[Provided records Boundary: Start]

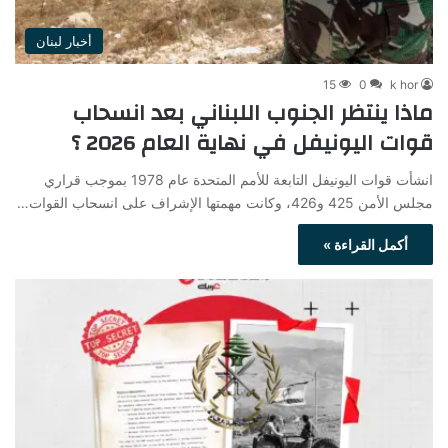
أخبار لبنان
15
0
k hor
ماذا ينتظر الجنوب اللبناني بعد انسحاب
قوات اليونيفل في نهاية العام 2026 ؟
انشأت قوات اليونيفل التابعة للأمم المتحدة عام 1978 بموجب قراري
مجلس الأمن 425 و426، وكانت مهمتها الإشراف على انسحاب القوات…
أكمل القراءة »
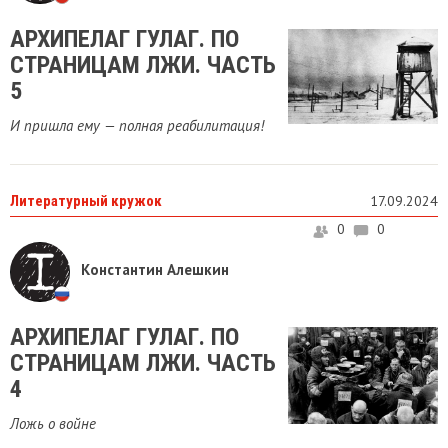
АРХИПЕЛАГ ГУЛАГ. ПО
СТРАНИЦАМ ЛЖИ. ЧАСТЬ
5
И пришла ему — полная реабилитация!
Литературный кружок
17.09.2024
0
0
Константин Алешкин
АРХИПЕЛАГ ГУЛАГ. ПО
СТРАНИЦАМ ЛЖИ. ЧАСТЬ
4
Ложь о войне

[Provided records Boundary: End]

**Instructions for the task:**
Extract every line of text from all of the records above, reproducing each one unchanged and in order. Leave the pictures out of your answer.

**Solution below:**
أخبار لبنان
15
0
k hor
ماذا ينتظر الجنوب اللبناني بعد انسحاب
قوات اليونيفل في نهاية العام 2026 ؟
انشأت قوات اليونيفل التابعة للأمم المتحدة عام 1978 بموجب قراري
مجلس الأمن 425 و426، وكانت مهمتها الإشراف على انسحاب القوات…
أكمل القراءة »
АРХИПЕЛАГ ГУЛАГ. ПО
СТРАНИЦАМ ЛЖИ. ЧАСТЬ
5
И пришла ему — полная реабилитация!
Литературный кружок
17.09.2024
0
0
Константин Алешкин
АРХИПЕЛАГ ГУЛАГ. ПО
СТРАНИЦАМ ЛЖИ. ЧАСТЬ
4
Ложь о войне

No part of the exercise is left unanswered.